Average throughput for a fixed buffer size of 20 mb

5.3 Frame reconstruction probability

We have to ensure that the frames dropped by the sender are reconstructed effectively at the client. In traditional IC (intra-frame coding), the frames are dropped by assuming a statistical model between end-to-end encryption. WZ (Wyner-Ziv) uses hash codes to decode the intermediate frames. But without a feedback, when done in VM implemented system, it decodes perfectly using the variance information, derived from our survival function described in Eqs. 68. In Fig. 7, VM implemented system with WZ codec has the highest probability to recover the dropped frames with lesser number of frames available to interpret (GOP < 5).

Fig. 7
figure 7

Probability that a dropped frame is reconstructed effectively

5.4 Pareto distribution

The PDF (Pareto probability density function) and CDF (cumulative distribution function) for our survival function for a multicast group with three different video sequences for α boundary conditions are plotted in Figs. 8 and 9, respectively.

Fig. 8
figure 8

PDF with S im =1 and S i =3

Fig. 9
figure 9

CDF with S im =1 and S i =3

Let us now compare our VM method with other buffer management algorithms which uses a constant feedback and adapts the buffer accordingly. By varying the GoP, the average PSNR and average throughput are shown in Table 2.

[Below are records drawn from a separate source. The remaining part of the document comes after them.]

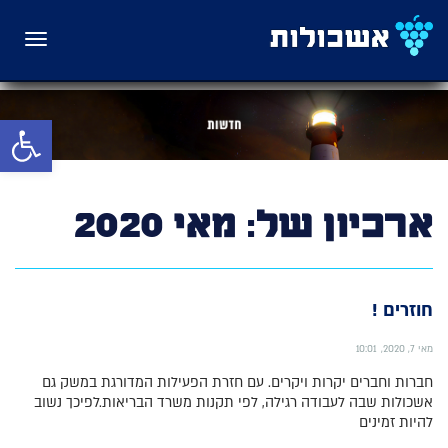
תפריט
פתח סרגל 
ארכיון של:
מאי 2020
חוזרים !
מאי 7, 2020
10:01
חברות וחברים יקרות ויקרים. עם חזרת הפעילות המדורגת במשק גם
אשכולות שבה לעבודה רגילה, לפי תקנות משרד הבריאות.לפיכך נשוב
להיות זמינים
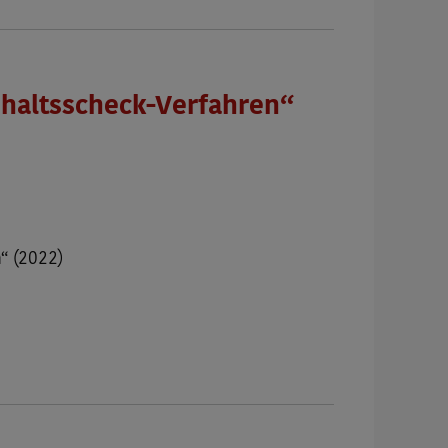
haltsscheck-Verfahren“
“ (2022)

Table 2 Performance comparison with other buffer optimization algorithms

6 Conclusion

Additional memory can be used to assist the end-to-end video delivery to alleviate the burden of buffer adaptation from the high bandwidth requirement and rate variability of video traffic. We proposed a framework of virtual memory in streaming server and at the client to reduce the bit rate of video to be streamed, by dropping of frames, based on the variance information, which in turn reduces the bandwidth requirement of clients connected to each multicast group and assists the coding process. By reducing the bit rate by 20% during transmission, we can stream video at much lower transport bandwidth under loaded conditions, by adding a virtual memory framework. Thus, this system follows Pareto principle which is a 20–80% rule which eliminates the need for additional memory requirements in the proxy servers.